■ Document section
With these words she at the same time drew up
her garments from the lowest hem,
and exposed to view formatas inguinibus res,
which Baubo grasping with hollow hand, for
their appearance was infantile, strikes, touches gently.
Then the Goddess, fixing her orbs of august light,
being softened, lays aside for a little the sadness of her mind;
thereafter she takes the cup in her hand, and laughing,
drinks off the whole draught of cyceon with gladness.

A slightly different version of this fragment from an Orphic poem is provided by Clement of Alexandria in the second book of his Exhortation to the Greeks:

This said, she drew aside her robes, and showed a sight of shame; child Iakchos was there and with his hand he, laughing, tossed and jerked it under Baubo’s womb. Then smiled the Goddess, in her heart she smiled, and drank the draught from out the glancing cup.

■ Data extract

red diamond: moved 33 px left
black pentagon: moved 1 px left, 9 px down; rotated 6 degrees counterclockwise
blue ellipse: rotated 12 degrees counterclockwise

■ Goal of the exercise
Rewrite the verse about Baubo and the Goddess from "With these words" to "cyceon with gladness.", substituting "bowl" for "cup".

■ Final answer
With these words she at the same time drew up
her garments from the lowest hem,
and exposed to view formatas inguinibus res,
which Baubo grasping with hollow hand, for
their appearance was infantile, strikes, touches gently.
Then the Goddess, fixing her orbs of august light,
being softened, lays aside for a little the sadness of her mind;
thereafter she takes the bowl in her hand, and laughing,
drinks off the whole draught of cyceon with gladness.